地方からベンチャーを創出する場合には、このトラクションチャネルを選定する上での”人材の欠如”、”ノウハウの欠如”、”アクセスの欠如”が発生しますので、いわゆる事業構想のリアリティを自社で立証出来るのかをしっかり考える必要があります。

 

 

ビジネスモデルの構築

 

ここまで来て初めてビジネスモデルの構想に入ります。

このやり方はあくまで経洗塾スタイルではありますが、ここまでクリアした塾の参加者は驚くほどの爆速で事業計画を創り上げます。既に自身が目指したいマーケットと、そのマーケット規模が見えているのでやらない理由が無くなってくるんでしょうね。

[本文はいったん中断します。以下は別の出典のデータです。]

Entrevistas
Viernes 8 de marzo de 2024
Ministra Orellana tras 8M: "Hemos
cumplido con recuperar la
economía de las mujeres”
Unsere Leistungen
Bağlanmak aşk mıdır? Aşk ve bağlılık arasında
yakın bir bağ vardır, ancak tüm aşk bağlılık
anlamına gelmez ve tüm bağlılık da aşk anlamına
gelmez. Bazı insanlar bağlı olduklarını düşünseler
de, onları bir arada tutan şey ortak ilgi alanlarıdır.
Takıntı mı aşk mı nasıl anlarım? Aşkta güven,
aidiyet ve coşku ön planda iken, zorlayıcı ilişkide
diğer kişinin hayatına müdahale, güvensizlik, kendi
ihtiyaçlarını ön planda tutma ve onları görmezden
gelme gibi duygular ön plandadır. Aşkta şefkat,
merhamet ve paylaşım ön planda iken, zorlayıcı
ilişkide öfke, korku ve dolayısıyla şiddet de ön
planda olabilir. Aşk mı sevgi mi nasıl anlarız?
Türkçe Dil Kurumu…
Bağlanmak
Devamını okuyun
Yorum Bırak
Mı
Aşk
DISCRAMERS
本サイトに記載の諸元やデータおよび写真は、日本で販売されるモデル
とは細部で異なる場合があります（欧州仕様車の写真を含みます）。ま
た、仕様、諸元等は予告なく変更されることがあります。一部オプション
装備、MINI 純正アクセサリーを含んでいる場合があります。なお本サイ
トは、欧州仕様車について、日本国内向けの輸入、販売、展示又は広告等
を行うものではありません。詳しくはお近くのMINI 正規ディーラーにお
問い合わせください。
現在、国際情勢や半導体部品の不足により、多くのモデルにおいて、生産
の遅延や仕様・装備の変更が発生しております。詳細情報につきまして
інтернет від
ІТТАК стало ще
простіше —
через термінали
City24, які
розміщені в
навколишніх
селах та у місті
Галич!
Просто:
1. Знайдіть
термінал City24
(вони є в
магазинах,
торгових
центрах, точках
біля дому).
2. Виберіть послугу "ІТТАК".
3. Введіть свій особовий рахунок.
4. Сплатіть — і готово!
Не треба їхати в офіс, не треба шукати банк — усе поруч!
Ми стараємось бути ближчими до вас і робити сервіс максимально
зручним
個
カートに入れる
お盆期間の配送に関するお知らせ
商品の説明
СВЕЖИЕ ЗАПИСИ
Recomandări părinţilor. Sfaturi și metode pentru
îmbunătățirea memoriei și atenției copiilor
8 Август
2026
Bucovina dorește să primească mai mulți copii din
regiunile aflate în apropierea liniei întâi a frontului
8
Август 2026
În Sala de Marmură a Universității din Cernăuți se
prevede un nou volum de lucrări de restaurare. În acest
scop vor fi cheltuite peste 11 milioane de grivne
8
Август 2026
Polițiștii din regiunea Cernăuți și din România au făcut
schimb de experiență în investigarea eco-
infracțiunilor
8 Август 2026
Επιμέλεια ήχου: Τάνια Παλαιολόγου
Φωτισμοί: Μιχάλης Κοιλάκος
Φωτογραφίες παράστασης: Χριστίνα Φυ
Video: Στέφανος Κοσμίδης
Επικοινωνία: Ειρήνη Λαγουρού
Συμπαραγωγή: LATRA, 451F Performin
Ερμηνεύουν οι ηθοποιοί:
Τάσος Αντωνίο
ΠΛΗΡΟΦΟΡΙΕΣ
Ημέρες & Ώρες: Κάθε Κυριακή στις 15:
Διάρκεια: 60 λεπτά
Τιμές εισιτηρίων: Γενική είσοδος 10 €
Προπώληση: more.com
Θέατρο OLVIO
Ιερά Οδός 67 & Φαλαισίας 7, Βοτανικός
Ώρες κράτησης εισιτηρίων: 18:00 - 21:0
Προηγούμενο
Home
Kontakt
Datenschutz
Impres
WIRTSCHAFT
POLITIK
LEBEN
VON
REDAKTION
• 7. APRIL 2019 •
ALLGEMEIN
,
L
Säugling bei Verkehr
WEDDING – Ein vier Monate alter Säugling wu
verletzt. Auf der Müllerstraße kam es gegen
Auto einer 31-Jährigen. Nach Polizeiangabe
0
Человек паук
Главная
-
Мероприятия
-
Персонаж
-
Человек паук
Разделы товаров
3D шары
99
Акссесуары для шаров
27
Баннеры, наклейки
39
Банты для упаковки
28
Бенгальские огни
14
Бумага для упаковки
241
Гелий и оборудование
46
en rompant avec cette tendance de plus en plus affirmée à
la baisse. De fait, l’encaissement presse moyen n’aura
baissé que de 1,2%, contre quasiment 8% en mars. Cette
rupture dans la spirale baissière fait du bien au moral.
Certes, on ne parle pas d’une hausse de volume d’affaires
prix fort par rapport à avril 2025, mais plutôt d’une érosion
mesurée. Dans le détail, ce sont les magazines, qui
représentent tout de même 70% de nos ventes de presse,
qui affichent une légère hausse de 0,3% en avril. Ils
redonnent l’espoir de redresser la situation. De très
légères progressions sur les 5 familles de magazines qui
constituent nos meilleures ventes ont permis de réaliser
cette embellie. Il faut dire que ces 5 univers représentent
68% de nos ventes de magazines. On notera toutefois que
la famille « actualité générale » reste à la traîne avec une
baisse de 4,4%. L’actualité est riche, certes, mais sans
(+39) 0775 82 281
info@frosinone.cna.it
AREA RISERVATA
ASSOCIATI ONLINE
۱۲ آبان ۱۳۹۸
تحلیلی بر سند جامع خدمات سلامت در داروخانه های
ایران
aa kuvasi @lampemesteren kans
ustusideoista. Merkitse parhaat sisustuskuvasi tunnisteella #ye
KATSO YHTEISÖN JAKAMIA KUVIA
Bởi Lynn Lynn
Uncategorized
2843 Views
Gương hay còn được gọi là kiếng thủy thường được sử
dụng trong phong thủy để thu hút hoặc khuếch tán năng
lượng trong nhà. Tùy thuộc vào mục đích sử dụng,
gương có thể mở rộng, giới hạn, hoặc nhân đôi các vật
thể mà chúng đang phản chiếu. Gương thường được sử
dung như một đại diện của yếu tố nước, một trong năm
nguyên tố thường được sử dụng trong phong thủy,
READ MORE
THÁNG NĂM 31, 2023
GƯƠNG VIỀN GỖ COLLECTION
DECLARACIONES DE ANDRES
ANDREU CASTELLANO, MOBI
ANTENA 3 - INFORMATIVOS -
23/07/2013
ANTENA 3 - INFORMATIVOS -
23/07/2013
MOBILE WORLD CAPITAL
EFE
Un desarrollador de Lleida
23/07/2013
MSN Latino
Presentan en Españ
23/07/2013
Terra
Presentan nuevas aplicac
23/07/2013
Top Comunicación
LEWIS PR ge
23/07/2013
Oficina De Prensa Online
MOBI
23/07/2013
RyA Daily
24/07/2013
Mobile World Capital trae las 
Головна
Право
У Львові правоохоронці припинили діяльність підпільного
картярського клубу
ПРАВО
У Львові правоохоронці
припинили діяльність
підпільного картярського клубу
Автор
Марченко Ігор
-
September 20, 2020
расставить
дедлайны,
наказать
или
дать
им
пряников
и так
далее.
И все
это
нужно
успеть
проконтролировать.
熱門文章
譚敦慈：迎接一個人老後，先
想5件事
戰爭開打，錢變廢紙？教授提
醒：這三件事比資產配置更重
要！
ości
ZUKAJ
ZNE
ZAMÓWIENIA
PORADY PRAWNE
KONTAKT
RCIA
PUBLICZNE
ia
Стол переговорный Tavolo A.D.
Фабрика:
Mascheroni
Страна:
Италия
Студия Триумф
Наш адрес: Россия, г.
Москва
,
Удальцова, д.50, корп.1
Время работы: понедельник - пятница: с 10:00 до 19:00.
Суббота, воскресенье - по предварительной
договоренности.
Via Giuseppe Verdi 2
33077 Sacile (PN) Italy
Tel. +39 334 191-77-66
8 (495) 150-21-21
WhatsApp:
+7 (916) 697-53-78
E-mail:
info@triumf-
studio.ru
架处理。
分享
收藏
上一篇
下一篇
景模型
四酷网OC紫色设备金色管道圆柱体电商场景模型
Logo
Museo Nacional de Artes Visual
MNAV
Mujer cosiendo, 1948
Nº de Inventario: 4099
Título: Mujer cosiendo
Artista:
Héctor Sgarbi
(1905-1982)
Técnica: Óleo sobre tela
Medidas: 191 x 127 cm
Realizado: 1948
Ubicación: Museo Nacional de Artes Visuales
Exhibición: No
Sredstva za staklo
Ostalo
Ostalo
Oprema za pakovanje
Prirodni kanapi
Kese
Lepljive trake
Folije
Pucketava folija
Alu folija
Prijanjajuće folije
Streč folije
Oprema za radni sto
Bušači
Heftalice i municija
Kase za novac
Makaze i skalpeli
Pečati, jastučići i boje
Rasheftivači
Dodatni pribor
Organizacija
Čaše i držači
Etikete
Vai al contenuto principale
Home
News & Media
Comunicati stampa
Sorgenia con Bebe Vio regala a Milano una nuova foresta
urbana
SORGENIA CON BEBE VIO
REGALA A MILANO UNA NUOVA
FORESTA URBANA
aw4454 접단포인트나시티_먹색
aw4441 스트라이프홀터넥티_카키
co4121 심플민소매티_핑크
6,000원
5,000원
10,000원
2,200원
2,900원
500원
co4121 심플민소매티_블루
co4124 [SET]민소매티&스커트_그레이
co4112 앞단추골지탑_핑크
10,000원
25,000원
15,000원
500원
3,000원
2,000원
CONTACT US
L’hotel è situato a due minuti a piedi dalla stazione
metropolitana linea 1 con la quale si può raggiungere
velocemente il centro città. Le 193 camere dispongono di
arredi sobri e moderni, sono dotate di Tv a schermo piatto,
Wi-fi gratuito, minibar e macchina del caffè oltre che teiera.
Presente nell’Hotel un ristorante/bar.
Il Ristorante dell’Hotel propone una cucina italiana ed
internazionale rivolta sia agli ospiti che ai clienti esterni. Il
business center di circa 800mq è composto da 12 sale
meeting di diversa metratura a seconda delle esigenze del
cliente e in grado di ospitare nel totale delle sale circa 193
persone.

このプロセス以降は、幾らでも第三者に相談しても良いステージとなります。各業界毎にプロダクトの専門家が多く存在しますし、各業界毎の専門書も多く出版されています。

 

 

まとめ

 

ベンチャーアクセラレーションプログラムや相談窓口の現場で多く見受けられるのがビジネスブラッシュアップという名のビジネスモデル検討ですが、そもそもの原体験探し、ビジネス入り口探し、根幹となるパラメーター係数探しが塾では最も重要なプロセスと捉えています。

 

このプロセスが最適化されて、初めてベンチャー候補者達が自由にベンチャービジネスの入り口に立てるはずです。だからこそ、闇雲にビジネスモデルから考えるのではなく、自身が本当に大切にしているマーケットを丁寧に考える時間を設け、周囲の支援者もその時間と思考を尊重してあげる関係性が地域におけるベンチャーエコシステムを向上すると思います。